> _Exercise tasks_:
1 – Decide whether each statement agrees with the center update, answering yes or no for (a), (b), and (c) and quoting the words of the text that decide it. (a) The writer feels the usual humor fits the present state of the world. (b) The day of writing marks the writer's second anniversary as the ED of the Center. (c) The Senior Center has been able to open.
2 – Write out the passage of the center update starting at "My gratitude includes" and ending at "balloons and streamers.", keeping every word as it stands.
3 – Extend the center update past its final sentence.

Center Update 6-1-2020
You may have noticed I haven’t written an update in a few weeks. It’s not that you haven’t been on my mind – quite the contrary – but to be honest, what do you say when you don’t know what to say? My usual humor seems inappropriate given the state of the world. If I can’t sort through and make sense of everything I’m feeling, how can I help any of you stay optimistic that we will get through this?
By being honest. By telling you that I have been struggling to stay positive. That I’ve had days when I just wanted to stay in bed. That I can’t read one more story about the turmoil and tragedy going on in our country. That I weep for my black friends. That I’m afraid. That I am heartbroken we can’t open the Senior Center. That I worry about all of you. That sometimes I want to throw all these safety rules away and say oh to heck with it – let’s have a party. That all of this is getting to me.
Just when I think I can’t take one more thing, I see something beautiful: a flower brought to me by a friend or one of you when I get to deliver a lunch to your house. Then I’m reminded to think of all the things I have to be grateful for, and I start to feel a little bit better.
My gratitude includes you. Today marks my second anniversary as the ED of the Center and wow, do I wish we could have a party. I want to celebrate two years of getting to know the finest people I’ve ever had the honor of serving, working for, and working with. Two years of the best job I’ve ever had. Two years that have flown by. Two years of working harder than I ever have. Two years that have stretched me in ways that I never saw coming. Two of the best years of my life. Thank you for that. Cue the balloons and streamers.

> _Records supplied_:
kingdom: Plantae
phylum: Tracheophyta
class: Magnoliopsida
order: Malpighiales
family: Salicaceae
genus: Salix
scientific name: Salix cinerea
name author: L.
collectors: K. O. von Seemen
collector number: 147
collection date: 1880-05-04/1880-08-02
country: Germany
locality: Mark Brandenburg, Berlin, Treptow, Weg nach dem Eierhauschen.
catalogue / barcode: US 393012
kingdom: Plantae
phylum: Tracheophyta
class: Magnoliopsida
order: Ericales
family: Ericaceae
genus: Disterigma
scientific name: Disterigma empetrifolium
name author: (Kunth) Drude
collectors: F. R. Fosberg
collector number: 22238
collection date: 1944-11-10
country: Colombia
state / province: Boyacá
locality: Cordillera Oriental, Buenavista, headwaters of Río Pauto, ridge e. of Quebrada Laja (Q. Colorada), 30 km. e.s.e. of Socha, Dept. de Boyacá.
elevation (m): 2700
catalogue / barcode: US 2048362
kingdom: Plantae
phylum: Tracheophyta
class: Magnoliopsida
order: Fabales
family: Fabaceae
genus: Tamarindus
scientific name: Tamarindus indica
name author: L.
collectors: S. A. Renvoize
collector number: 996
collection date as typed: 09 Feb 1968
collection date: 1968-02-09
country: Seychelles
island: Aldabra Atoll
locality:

> _Answers per task_:
1 –
(a) No: "My usual humor seems inappropriate given the state of the world."
(b) Yes: "Today marks my second anniversary as the ED of the Center"
(c) No: "That I am heartbroken we can’t open the Senior Center."

2 –
My gratitude includes you. Today marks my second anniversary as the ED of the Center and wow, do I wish we could have a party. I want to celebrate two years of getting to know the finest people I’ve ever had the honor of serving, working for, and working with. Two years of the best job I’ve ever had. Two years that have flown by. Two years of working harder than I ever have. Two years that have stretched me in ways that I never saw coming. Two of the best years of my life. Thank you for that. Cue the balloons and streamers.

3 –
And yet… When will we get to Phase Two? Or Three? Will Phase Four ever come? Some days, I wonder if we’ll ever get to fill this place up again with love and laughter and learning and be together. Will we ever feel comfortable sitting less than six feet from each other? Will I ever get to see your smiles again, see your faces without masks? When can I give you a hug without worrying about making you sick?
And yet… Phase Two is coming. And Phase Three. And eventually Phase Four will come, too. Last week I came across a presentation about resuming on-site senior center operations, and I felt a little glimmer of hope starting. I can’t change the world, I can’t cure the virus, but I sure can make a plan for our future as a senior center. Carefully and cautiously, we will be able to work our way forward. The day is coming when we’ll be able to have small groups meeting here. And then limited seating lunches. And then outdoor exercise programs. And the Wild Walkers can get back to walking. And then…eventually, we’ll throw the doors open and have the biggest party this place has ever seen. Until then, thank you for staying strong and for staying safe, and thank you for the past two years. You always know just how to cheer me up.